BEGIN DATA LISTING
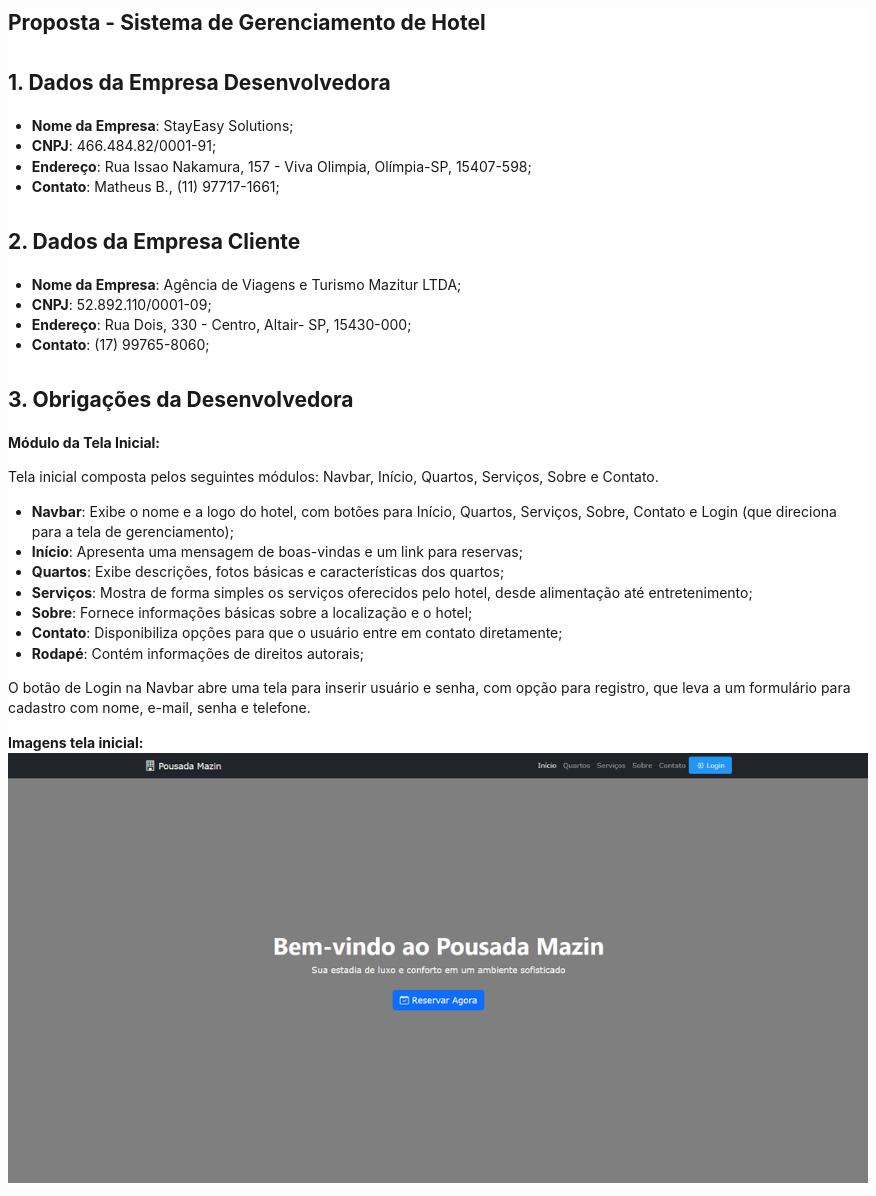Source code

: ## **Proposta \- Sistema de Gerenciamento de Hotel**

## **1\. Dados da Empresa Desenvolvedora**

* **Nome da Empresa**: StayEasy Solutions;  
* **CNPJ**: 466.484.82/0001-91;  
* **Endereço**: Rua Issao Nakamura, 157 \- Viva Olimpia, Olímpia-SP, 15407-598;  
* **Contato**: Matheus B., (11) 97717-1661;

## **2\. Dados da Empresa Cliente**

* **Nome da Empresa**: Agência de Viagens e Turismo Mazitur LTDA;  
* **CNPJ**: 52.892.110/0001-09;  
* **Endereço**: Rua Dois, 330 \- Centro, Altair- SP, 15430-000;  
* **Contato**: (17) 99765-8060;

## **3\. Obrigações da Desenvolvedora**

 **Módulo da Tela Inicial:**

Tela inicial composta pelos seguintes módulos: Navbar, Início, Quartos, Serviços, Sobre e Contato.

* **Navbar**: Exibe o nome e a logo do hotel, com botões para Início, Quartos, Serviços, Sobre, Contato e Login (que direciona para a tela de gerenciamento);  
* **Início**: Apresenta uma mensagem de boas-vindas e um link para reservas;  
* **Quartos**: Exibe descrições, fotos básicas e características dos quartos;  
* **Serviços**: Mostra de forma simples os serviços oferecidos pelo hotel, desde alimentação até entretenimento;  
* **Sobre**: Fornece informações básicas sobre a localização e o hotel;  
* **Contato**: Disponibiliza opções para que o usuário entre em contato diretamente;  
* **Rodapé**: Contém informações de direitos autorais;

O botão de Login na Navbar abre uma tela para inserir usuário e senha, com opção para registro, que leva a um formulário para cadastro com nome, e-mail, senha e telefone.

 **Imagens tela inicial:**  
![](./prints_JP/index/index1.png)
END DATA LISTING
BEGIN DATA LISTING
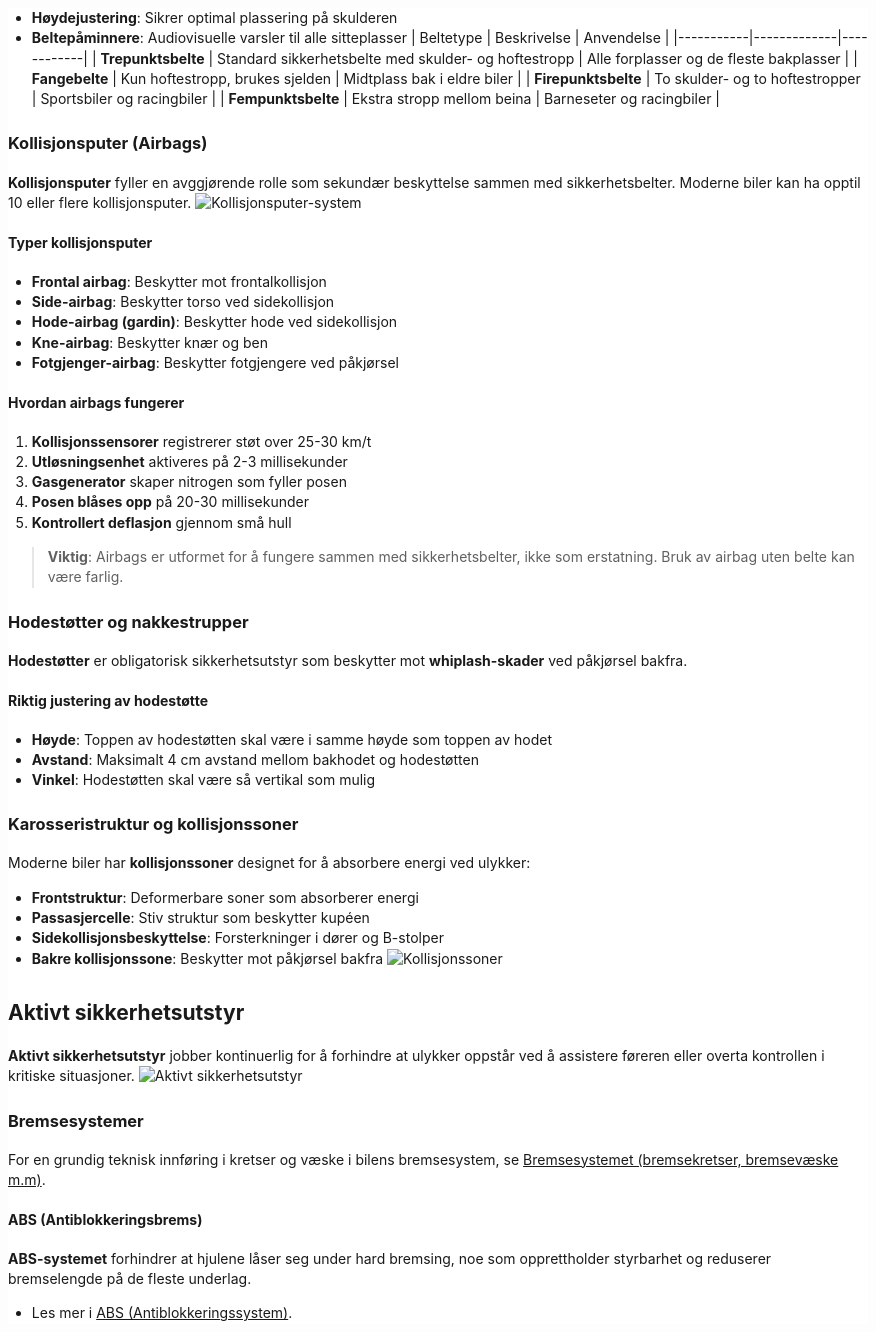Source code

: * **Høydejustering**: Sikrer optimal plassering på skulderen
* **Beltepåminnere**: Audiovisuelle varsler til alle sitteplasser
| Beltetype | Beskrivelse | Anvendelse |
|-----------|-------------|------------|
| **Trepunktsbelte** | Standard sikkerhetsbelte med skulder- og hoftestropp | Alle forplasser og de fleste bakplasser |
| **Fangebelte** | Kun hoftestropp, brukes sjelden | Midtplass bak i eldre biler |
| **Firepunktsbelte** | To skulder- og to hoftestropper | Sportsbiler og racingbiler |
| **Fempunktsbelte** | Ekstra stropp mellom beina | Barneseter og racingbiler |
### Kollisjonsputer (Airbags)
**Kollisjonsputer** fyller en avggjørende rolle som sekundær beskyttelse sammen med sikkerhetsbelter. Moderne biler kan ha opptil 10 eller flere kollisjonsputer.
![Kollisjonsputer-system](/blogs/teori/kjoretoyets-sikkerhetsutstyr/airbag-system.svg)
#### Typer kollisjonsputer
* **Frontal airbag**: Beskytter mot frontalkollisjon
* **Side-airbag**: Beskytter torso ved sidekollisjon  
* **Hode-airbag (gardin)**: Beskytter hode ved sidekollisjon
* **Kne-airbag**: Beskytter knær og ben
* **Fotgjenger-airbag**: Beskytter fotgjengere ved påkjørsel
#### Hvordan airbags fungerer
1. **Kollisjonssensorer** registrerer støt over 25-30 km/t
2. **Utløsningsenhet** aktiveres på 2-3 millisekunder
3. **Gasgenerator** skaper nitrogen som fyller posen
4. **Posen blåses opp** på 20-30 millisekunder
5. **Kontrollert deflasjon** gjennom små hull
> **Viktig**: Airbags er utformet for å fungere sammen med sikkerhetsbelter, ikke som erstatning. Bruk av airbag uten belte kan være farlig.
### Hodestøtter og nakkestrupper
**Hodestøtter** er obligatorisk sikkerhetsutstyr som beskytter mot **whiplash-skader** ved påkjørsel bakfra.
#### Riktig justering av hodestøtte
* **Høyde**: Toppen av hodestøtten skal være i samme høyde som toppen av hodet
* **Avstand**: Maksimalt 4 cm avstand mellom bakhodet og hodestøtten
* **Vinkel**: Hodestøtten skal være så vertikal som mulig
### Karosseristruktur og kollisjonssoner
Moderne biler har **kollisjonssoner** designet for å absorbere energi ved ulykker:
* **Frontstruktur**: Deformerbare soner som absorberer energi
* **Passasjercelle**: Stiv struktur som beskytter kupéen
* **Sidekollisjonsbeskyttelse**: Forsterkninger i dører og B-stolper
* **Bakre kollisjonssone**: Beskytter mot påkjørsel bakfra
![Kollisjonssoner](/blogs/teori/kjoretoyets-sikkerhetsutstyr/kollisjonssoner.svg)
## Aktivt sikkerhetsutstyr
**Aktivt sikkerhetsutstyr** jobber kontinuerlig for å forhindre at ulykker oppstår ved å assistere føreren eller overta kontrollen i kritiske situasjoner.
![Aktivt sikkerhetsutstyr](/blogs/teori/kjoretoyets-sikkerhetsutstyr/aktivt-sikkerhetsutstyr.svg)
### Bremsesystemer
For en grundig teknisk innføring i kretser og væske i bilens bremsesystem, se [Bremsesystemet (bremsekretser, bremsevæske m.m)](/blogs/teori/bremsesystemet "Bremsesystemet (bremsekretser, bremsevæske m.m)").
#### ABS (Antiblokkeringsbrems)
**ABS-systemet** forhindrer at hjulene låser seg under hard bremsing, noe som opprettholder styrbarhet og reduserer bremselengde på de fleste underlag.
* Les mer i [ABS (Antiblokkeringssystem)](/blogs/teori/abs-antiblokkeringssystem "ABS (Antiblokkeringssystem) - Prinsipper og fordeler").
END DATA LISTING
**REQUIREMENT:**
Wherever the string "Aktivt" appears in a line of the records above, copy that line.

**EXERCISE RESULT:**
## Aktivt sikkerhetsutstyr
**Aktivt sikkerhetsutstyr** jobber kontinuerlig for å forhindre at ulykker oppstår ved å assistere føreren eller overta kontrollen i kritiske situasjoner.
![Aktivt sikkerhetsutstyr](/blogs/teori/kjoretoyets-sikkerhetsutstyr/aktivt-sikkerhetsutstyr.svg)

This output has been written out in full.